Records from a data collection
---*---
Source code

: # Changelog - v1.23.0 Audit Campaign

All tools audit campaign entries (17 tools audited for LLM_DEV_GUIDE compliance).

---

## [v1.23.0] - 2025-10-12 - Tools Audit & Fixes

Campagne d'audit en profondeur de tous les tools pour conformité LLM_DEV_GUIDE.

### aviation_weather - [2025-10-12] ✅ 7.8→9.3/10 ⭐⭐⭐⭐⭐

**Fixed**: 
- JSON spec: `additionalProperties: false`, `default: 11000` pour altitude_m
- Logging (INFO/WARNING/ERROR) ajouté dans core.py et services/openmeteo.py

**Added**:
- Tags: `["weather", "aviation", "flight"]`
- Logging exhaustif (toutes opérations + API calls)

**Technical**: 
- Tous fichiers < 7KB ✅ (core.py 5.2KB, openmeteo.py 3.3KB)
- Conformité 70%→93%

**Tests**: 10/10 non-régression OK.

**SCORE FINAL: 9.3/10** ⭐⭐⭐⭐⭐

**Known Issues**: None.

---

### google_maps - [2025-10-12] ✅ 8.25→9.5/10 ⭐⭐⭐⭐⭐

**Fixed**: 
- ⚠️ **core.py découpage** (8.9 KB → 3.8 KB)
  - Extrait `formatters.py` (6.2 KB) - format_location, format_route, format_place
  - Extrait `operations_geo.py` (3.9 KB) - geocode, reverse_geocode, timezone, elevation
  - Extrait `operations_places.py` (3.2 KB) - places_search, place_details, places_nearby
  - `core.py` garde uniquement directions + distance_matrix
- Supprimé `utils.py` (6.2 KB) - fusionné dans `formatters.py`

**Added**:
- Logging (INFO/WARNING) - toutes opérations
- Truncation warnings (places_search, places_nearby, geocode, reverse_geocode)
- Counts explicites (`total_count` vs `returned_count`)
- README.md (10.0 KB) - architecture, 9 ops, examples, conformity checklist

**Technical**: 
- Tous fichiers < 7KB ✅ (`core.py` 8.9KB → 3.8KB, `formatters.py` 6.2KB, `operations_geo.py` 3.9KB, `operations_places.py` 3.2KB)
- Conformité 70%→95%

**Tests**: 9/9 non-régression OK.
---*---
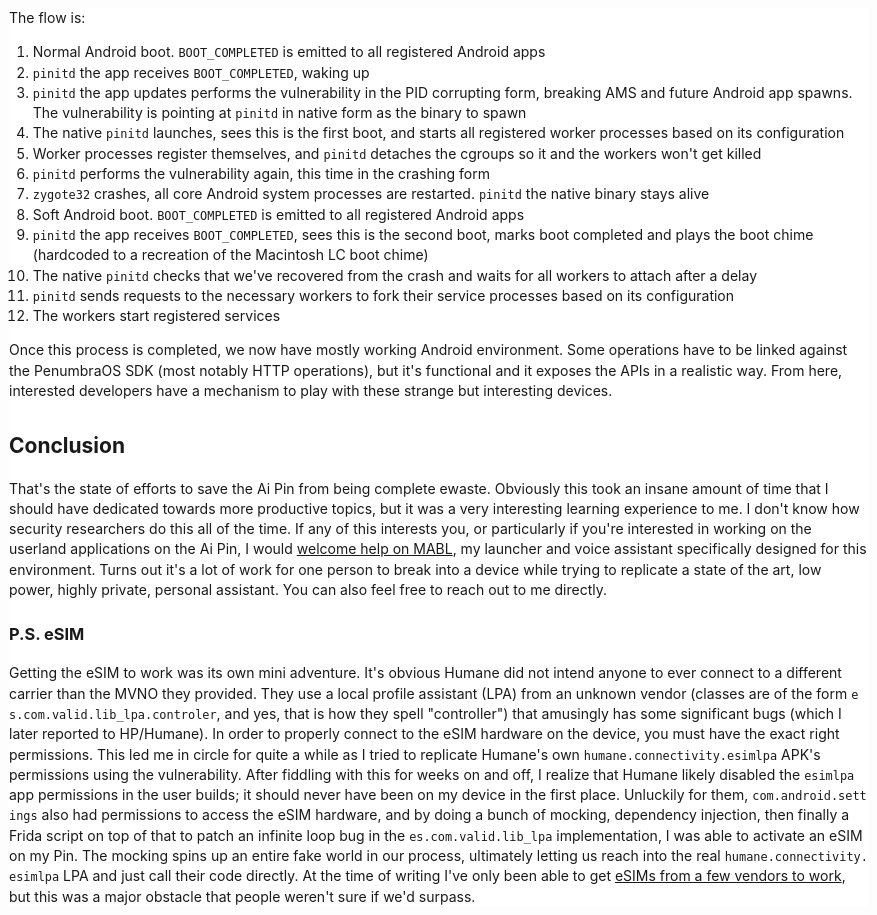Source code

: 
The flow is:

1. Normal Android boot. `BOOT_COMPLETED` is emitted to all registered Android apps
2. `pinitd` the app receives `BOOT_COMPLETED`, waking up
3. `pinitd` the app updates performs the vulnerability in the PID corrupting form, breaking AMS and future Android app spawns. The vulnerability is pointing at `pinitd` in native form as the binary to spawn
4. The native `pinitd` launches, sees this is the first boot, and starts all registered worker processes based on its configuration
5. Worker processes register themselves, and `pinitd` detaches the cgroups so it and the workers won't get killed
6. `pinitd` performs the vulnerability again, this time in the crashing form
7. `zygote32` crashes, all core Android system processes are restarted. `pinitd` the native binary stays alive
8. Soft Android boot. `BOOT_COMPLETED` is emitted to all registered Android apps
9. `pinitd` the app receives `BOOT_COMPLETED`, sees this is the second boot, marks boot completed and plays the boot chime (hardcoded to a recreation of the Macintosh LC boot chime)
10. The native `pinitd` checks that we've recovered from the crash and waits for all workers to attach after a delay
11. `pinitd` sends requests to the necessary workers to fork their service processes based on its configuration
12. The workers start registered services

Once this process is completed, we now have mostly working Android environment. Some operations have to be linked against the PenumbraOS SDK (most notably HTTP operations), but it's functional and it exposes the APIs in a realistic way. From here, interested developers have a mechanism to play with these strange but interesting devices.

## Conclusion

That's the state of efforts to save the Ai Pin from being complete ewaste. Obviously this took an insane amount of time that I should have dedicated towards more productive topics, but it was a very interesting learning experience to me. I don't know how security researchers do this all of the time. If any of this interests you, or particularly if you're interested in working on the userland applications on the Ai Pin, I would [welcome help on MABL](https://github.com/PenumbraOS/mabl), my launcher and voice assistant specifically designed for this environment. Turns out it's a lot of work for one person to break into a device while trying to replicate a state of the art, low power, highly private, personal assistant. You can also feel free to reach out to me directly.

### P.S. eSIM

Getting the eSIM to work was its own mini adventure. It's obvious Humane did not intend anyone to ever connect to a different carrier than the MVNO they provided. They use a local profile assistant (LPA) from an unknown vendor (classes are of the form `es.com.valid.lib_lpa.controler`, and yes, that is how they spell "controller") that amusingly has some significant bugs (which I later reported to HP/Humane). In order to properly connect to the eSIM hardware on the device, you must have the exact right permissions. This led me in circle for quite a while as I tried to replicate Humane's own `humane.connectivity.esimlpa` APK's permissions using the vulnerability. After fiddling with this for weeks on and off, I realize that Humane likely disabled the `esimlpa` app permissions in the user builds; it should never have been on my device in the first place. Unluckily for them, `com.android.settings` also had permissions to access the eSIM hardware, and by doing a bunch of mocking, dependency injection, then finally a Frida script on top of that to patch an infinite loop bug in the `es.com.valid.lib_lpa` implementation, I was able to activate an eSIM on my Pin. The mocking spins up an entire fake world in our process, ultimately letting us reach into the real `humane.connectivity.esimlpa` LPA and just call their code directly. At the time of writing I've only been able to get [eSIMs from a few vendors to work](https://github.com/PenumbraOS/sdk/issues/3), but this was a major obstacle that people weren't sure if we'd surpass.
---*---
### Exercise
Take exactly the lines from the one containing "5. Worker processes" through the one containing "Once this process" in the data above, and output them with nothing added.

### Answer to the exercise
5. Worker processes register themselves, and `pinitd` detaches the cgroups so it and the workers won't get killed
6. `pinitd` performs the vulnerability again, this time in the crashing form
7. `zygote32` crashes, all core Android system processes are restarted. `pinitd` the native binary stays alive
8. Soft Android boot. `BOOT_COMPLETED` is emitted to all registered Android apps
9. `pinitd` the app receives `BOOT_COMPLETED`, sees this is the second boot, marks boot completed and plays the boot chime (hardcoded to a recreation of the Macintosh LC boot chime)
10. The native `pinitd` checks that we've recovered from the crash and waits for all workers to attach after a delay
11. `pinitd` sends requests to the necessary workers to fork their service processes based on its configuration
12. The workers start registered services

Once this process is completed, we now have mostly working Android environment. Some operations have to be linked against the PenumbraOS SDK (most notably HTTP operations), but it's functional and it exposes the APIs in a realistic way. From here, interested developers have a mechanism to play with these strange but interesting devices.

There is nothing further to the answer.